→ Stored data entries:

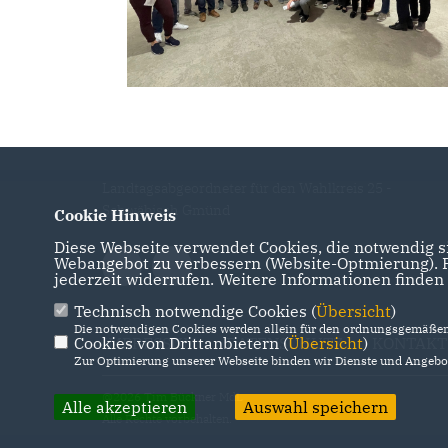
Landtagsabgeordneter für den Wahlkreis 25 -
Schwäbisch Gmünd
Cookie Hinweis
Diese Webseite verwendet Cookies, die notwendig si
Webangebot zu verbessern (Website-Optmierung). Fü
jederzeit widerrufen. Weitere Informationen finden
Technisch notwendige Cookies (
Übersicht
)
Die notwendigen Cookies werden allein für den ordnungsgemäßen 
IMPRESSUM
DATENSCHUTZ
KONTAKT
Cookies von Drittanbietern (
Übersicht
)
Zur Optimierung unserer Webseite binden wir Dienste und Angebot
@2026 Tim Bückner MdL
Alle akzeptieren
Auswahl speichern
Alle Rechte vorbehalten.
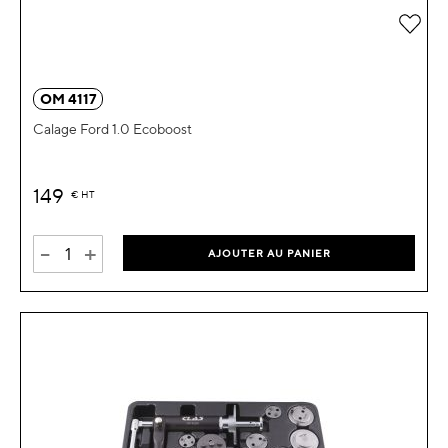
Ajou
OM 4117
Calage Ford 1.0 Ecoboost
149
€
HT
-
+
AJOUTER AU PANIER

→ EXERCISE REQUIREMENTS: Lay out each line of text from all the entries above as a Markdown table with the columns "No." and "Text," numbering the rows and omitting blank lines. Do not include the pictures in the answer.

→ OUTPUT:
| No. | Text |
|---|---|
| 1 | Landtagsabgeordneter für den Wahlkreis 25 - |
| 2 | Schwäbisch Gmünd |
| 3 | Cookie Hinweis |
| 4 | Diese Webseite verwendet Cookies, die notwendig si |
| 5 | Webangebot zu verbessern (Website-Optmierung). Fü |
| 6 | jederzeit widerrufen. Weitere Informationen finden |
| 7 | Technisch notwendige Cookies ( |
| 8 | Übersicht |
| 9 | ) |
| 10 | Die notwendigen Cookies werden allein für den ordnungsgemäßen  |
| 11 | IMPRESSUM |
| 12 | DATENSCHUTZ |
| 13 | KONTAKT |
| 14 | Cookies von Drittanbietern ( |
| 15 | Übersicht |
| 16 | ) |
| 17 | Zur Optimierung unserer Webseite binden wir Dienste und Angebot |
| 18 | @2026 Tim Bückner MdL |
| 19 | Alle akzeptieren |
| 20 | Auswahl speichern |
| 21 | Alle Rechte vorbehalten. |
| 22 | Ajou |
| 23 | OM 4117 |
| 24 | Calage Ford 1.0 Ecoboost |
| 25 | 149 |
| 26 | € |
| 27 | HT |
| 28 | - |
| 29 | + |
| 30 | AJOUTER AU PANIER |